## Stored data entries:
·····

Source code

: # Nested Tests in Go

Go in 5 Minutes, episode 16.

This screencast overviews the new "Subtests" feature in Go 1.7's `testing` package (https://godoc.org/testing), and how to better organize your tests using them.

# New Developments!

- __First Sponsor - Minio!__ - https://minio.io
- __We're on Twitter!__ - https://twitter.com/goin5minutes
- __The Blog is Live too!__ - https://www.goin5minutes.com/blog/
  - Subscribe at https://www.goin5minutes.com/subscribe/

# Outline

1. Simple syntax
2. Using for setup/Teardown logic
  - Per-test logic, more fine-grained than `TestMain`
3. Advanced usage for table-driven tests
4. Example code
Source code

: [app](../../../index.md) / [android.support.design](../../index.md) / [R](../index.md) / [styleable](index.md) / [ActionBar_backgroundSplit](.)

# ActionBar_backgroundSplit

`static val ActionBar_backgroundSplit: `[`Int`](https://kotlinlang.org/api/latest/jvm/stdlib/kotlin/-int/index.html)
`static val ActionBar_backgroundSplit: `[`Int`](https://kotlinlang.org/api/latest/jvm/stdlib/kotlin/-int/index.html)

·····

## About this task:
Every entry needs to be written out again, exactly as given.

## Answer to this exercise:
Source code

: # Nested Tests in Go

Go in 5 Minutes, episode 16.

This screencast overviews the new "Subtests" feature in Go 1.7's `testing` package (https://godoc.org/testing), and how to better organize your tests using them.

# New Developments!

- __First Sponsor - Minio!__ - https://minio.io
- __We're on Twitter!__ - https://twitter.com/goin5minutes
- __The Blog is Live too!__ - https://www.goin5minutes.com/blog/
  - Subscribe at https://www.goin5minutes.com/subscribe/

# Outline

1. Simple syntax
2. Using for setup/Teardown logic
  - Per-test logic, more fine-grained than `TestMain`
3. Advanced usage for table-driven tests
4. Example code
Source code

: [app](../../../index.md) / [android.support.design](../../index.md) / [R](../index.md) / [styleable](index.md) / [ActionBar_backgroundSplit](.)

# ActionBar_backgroundSplit

`static val ActionBar_backgroundSplit: `[`Int`](https://kotlinlang.org/api/latest/jvm/stdlib/kotlin/-int/index.html)
`static val ActionBar_backgroundSplit: `[`Int`](https://kotlinlang.org/api/latest/jvm/stdlib/kotlin/-int/index.html)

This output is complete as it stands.